Assume for simplicity that the fixed points of $f$ are $0$ and $\infty$. Then it's not too hard to see (for example by the classification of Möbius transformations) that $f$ has to be $x \mapsto -x$. You know how to geometrically construct the image of an arbitrary point by that transformation.
In the general case, you can show that $f$ is the inversion with respect to the circle that contains the two points and whose center is on the real projective line.
Edit: I'm adding some details following OP's questions in the comments below.
Here I'm using the usual coordinate $x$ on the real projective line (defined by $[x_1, x_2] \mapsto x = \frac{x_1}{x_2}$) so that $\mathbb{R}\mathbf{P}^1 \approx \mathbb{R} \cup \infty$ and a homography acts like $x \mapsto \frac{ax+b}{cx+d}$.
In particular we can see homographies of the real projective line as special examples of homographies of the complex projective line $\mathbb{C}\mathbf{P}^1 \approx \mathbb{C} \cup \infty$ (aka Möbius transformations), they are those with real coefficients, or equivalently those which preserve $\mathbb{R}\mathbf{P}^1 \subset \mathbb{C}\mathbf{P}^1$.

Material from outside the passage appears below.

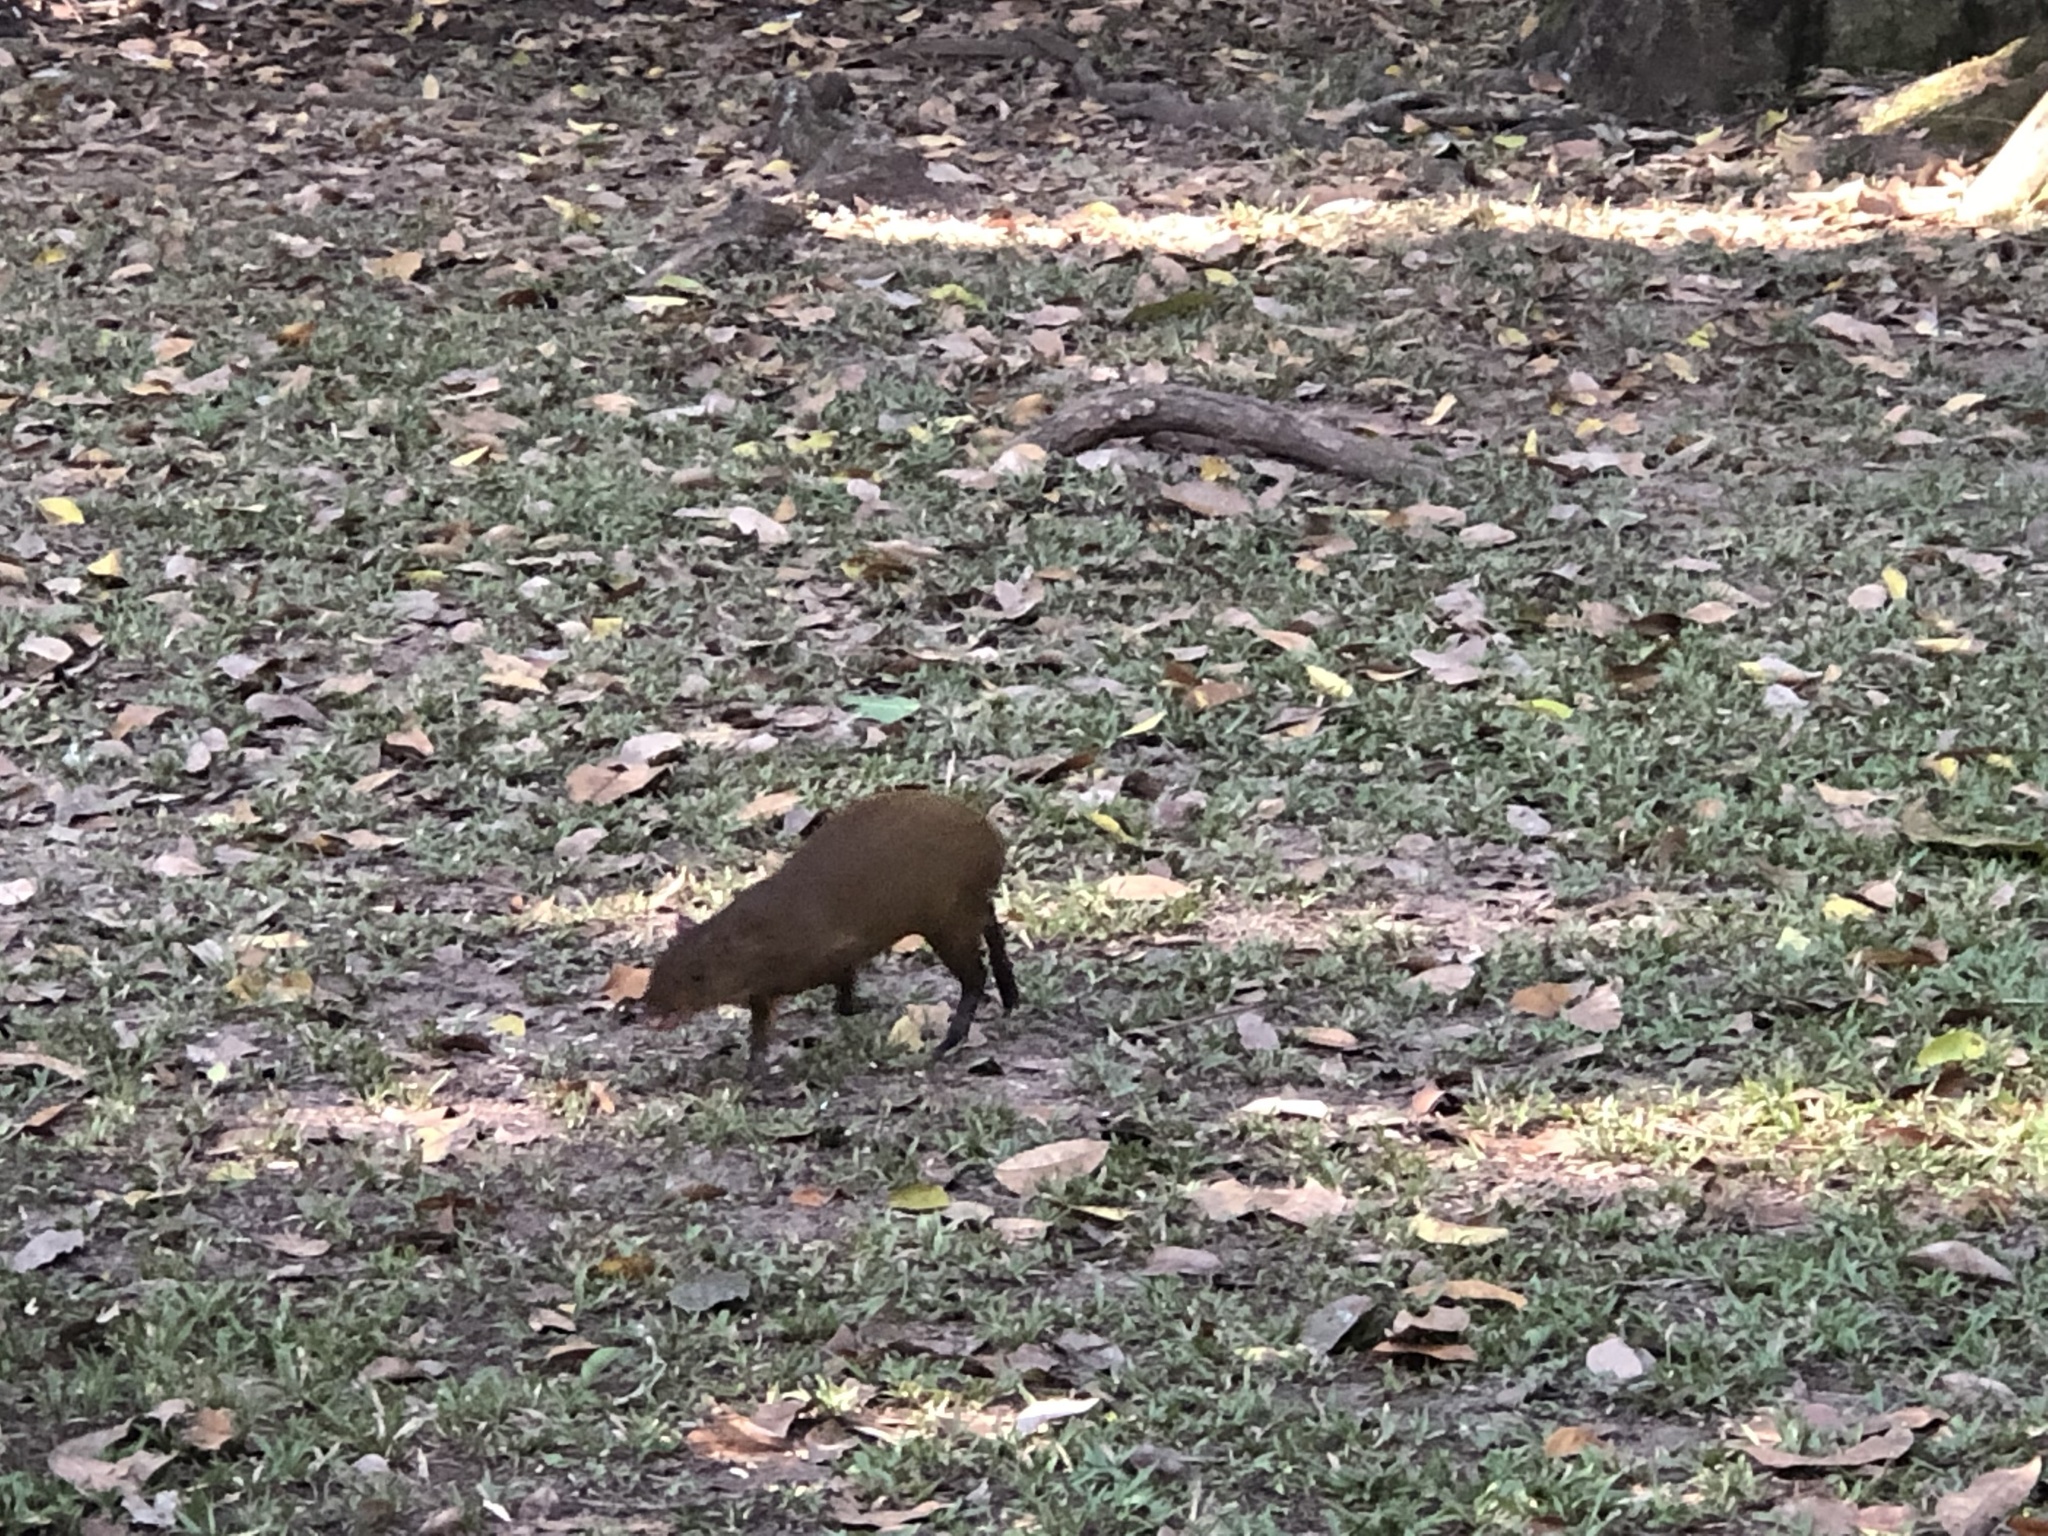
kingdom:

Circles (or should I say "circle-or-line"s) are well defined in $\mathbb{C}\mathbf{P}^1$ and there is a geometric transformation called inversion with respect to a circle (see link above). I am saying that in restriction to the real projective line, a "real" homography that fixes two points on the real projective line acts like the inversion with respect to the circle (in $\mathbb{C}\mathbf{P}^1$) whose center is on the real projective line and contains the two points.